Chapter 94
Only once did McKayla ever ask if I was sure I knew what I was signing on for. I looked her in the eyes. My voice was firm and direct.
"My love," I told her. "I will never leave your side. I promised before God and all our friends that I was going to love you forever, and nothing on this Earth is going to stop me from fulfilling that promise."
The look in her eyes was heartbreaking, but we both knew what we were getting in to after that night I tried to break the door down at her parents's house.
As is often the case when people get out of college, start working and have kids, the next few years flew by for us.
Maureen became the one constant delight in our lives. She may not share a single strand of DNA with McKayla, but she is definitely my wife's daughter.
They walk and talk the same way. Our daughter mimics McKayla's mannerisms. They have the same temperament. And they're both the two smartest people I know.
Like her (other) mother, Maureen is a voracious reader. We buy her books and she blows through them. When she started kindergarten, she was reading at a first grade level.
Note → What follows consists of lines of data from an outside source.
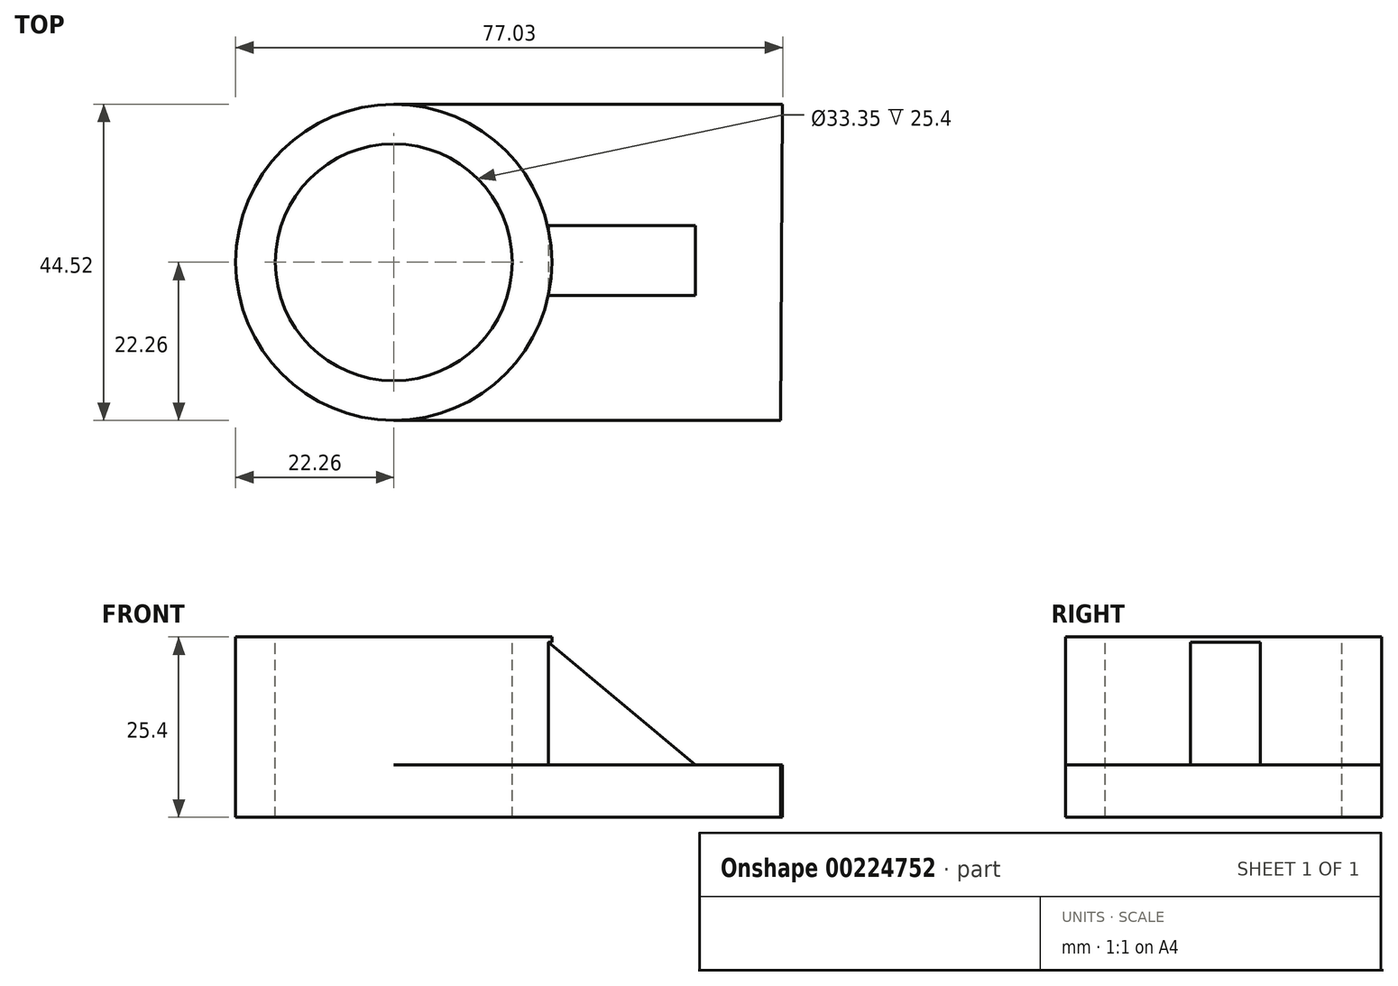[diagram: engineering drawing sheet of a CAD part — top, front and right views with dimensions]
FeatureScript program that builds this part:
annotation { "Feature Type Name" : "Feature", "Feature Type Description" : "" }
export const myFeature = defineFeature(function(context is Context, id is Id, definition is map)
    precondition{}
    {
        {
            var Q0;
            Q0=qCreatedBy(makeId("Top.planeOp"),FACE);
            var sketch = newSketch(context, id + "F0", { "sketchPlane" : qUnion([Q0])});
            skCircle(sketch, "E0", {"center": v(0, 0) * mm, "radius": 22.26 * mm});
            skSolve(sketch);
        }
        {
            var Q0;
            Q0=makeQuery(id+"F0.imprint","IMPRINT",FACE,{"disambiguationData":[TD([[makeQuery(id+"F0.imprint","IMPRINT",EDGE,{"derivedFrom":sQuery(id+"F0.wireOp",EDGE,"E0")}),1.0]])]});
            extrude(context, id + "F1", {"entities" : qUnion([Q0]), "depth" : 25.4 * mm});
        }
        {
            var Q0;
            Q0=makeQuery(id+"F1.opExtrude","CAP_FACE",FACE,{"disambiguationData":[OSD([sQuery(id+"F0.wireOp",EDGE,"E0")])],"isStart":true});
            var sketch = newSketch(context, id + "F2", { "sketchPlane" : qUnion([Q0])});
            skLineSegment(sketch, "E1", {"start": v(0, -22.26) * mm, "end": v(54.77, -22.26) * mm});
            skLineSegment(sketch, "E2", {"start": v(0, 22.26) * mm, "end": v(54.48, 22.26) * mm});
            skLineSegment(sketch, "E3", {"start": v(54.48, 22.26) * mm, "end": v(54.77, -22.26) * mm});
            skSolve(sketch);
        }
        {
            var Q0;
            {var subQ0=sQuery(id+"F2.wireOp",EDGE,"E1");Q0=makeQuery(id+"F2.imprint","IMPRINT",FACE,{"disambiguationData":[TD([[makeQuery(id+"F2.imprint","IMPRINT",EDGE,{"derivedFrom":subQ0}),1.0]])]});}
            extrude(context, id + "F3", {"entities" : qUnion([Q0]), "operationType" : NewBodyOperationType.ADD, "oppositeDirection" : true, "depth" : 7.37 * mm});
        }
        {
            var Q0;
            Q0=makeQuery(id+"F1.opExtrude","CAP_FACE",FACE,{"disambiguationData":[OSD([sQuery(id+"F0.wireOp",EDGE,"E0")])],"isStart":false});
            var sketch = newSketch(context, id + "F4", { "sketchPlane" : qUnion([Q0])});
            skCircle(sketch, "E4", {"center": v(0, 0) * mm, "radius": 16.67 * mm});
            skSolve(sketch);
        }
        {
            var Q0;
            Q0=makeQuery(id+"F4.imprint","IMPRINT",FACE,{"disambiguationData":[TD([[makeQuery(id+"F4.imprint","IMPRINT",EDGE,{"derivedFrom":sQuery(id+"F4.wireOp",EDGE,"E4")}),1.0]])]});
            extrude(context, id + "F5", {"entities" : qUnion([Q0]), "operationType" : NewBodyOperationType.REMOVE, "endBound" : BoundingType.THROUGH_ALL, "oppositeDirection" : true, "depth" : 25.4 * mm});
        }
        {
            var Q0;
            Q0=makeQuery(id+"F3.opExtrude","CAP_FACE",FACE,{"disambiguationData":[OSD([sQuery(id+"F0.wireOp",EDGE,"E0"),sQuery(id+"F2.wireOp",EDGE,"E1"),sQuery(id+"F2.wireOp",EDGE,"E2"),sQuery(id+"F2.wireOp",EDGE,"E3")])],"isStart":false});
            var sketch = newSketch(context, id + "F6", { "sketchPlane" : qUnion([Q0])});
            skLineSegment(sketch, "E5.bottom", {"start": v(21.66, 5.15) * mm, "end": v(42.5, 5.15) * mm});
            skLineSegment(sketch, "E5.top", {"start": v(21.66, -4.7) * mm, "end": v(42.5, -4.7) * mm});
            skLineSegment(sketch, "E5.left", {"start": v(21.66, 5.15) * mm, "end": v(21.66, -4.7) * mm});
            skLineSegment(sketch, "E5.right", {"start": v(42.5, 5.15) * mm, "end": v(42.5, -4.7) * mm});
            skSolve(sketch);
        }
        {
            var Q0;
            {var subQ0=sQuery(id+"F6.wireOp",EDGE,"E5.bottom");Q0=makeQuery(id+"F6.imprint","IMPRINT",FACE,{"disambiguationData":[TD([[makeQuery(id+"F6.imprint","IMPRINT",EDGE,{"derivedFrom":subQ0}),-1.0]])]});}
            extrude(context, id + "F7", {"entities" : qUnion([Q0]), "operationType" : NewBodyOperationType.ADD, "depth" : 17.27 * mm});
        }
        {
            var Q0;
            Q0=makeQuery(id+"F7.opExtrude","SWEPT_FACE",FACE,{"disambiguationData":[OSD([sQuery(id+"F6.wireOp",EDGE,"E5.top")])]});
            var sketch = newSketch(context, id + "F8", { "sketchPlane" : qUnion([Q0])});
            skLineSegment(sketch, "E6", {"start": v(21.76, 24.64) * mm, "end": v(42.5, 24.64) * mm});
            skLineSegment(sketch, "E7", {"start": v(42.5, 24.64) * mm, "end": v(42.5, 7.37) * mm});
            skLineSegment(sketch, "E8", {"start": v(42.5, 7.37) * mm, "end": v(21.76, 24.64) * mm});
            skSolve(sketch);
        }
        {
            var Q0;
            Q0=makeQuery(id+"F8.imprint","IMPRINT",FACE,{"disambiguationData":[TD([[makeQuery(id+"F8.imprint","IMPRINT",EDGE,{"derivedFrom":sQuery(id+"F8.wireOp",EDGE,"E6")}),-1.0]])]});
            extrude(context, id + "F9", {"entities" : qUnion([Q0]), "operationType" : NewBodyOperationType.REMOVE, "endBound" : BoundingType.THROUGH_ALL, "oppositeDirection" : true, "depth" : 25.4 * mm});
        }
    });
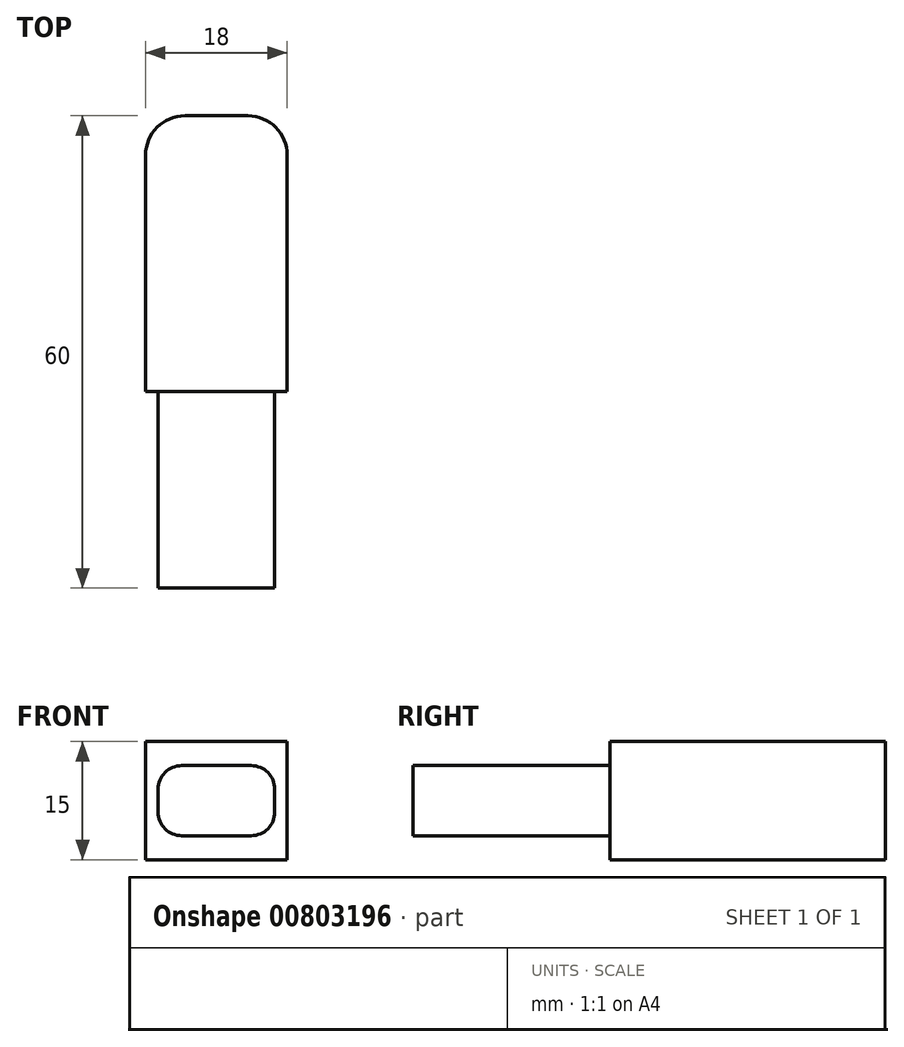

When she started first grade, she was almost to third grade level. Sometimes, she's too smart for her own good, but we don't mind.
I never told Travis about his daughter and I don't intend to. She has never asked about him, and I hope she never does. Maureen has two mommies and knows we love her more than life itself.
When our daughter was three, McKayla came home one afternoon and told me that she had quit her job. I stared at her in stunned disbelief when she asked me to quit my job, too.
"What the hell are you talking about?" I said.
"You don't need to work at the warehouse anymore," McKayla said. "Let's go into business together."
"Doing what?" I asked. "Don't tell me you want to open a bar with a bunch of your friends, because only guys do that and boys are stupid."
"No, silly," she replied with a smirk. "Think about it this way: How much of my commission does the bank take off the top of my accounts?"
I shrugged.
"About twenty percent." She reached into her briefcase and laid a pad down on the table. I looked into the other room where Maureen was playing with one of her little friends from daycare to make sure everything was alright. "What if we got to keep that twenty percent?"
She turned the pad around so I could read the figures at the bottom. My jaw dropped.
"Think of it as a 25% pay increase," she winked. "We can both work from home and be here full time for Maureen."
The only thing I worried about was whether she would be able to keep all her clients. She said she would lose some of the people who wanted to stay with the bank, but her reputation was strong enough that most of them would stay with her, and she was working to pick up a few more.
After a little bit more persuasion, I agreed, went in to work the next day and tendered my resignation. My boss told me he was surprised I stuck around as long as I did and he told me I was welcome back any time. I stayed until they had hired a replacement and had her trained to the point where I was comfortable leaving. The guys at the warehouse threw me a big going-away party and McKayla and I started on a new chapter in our lives.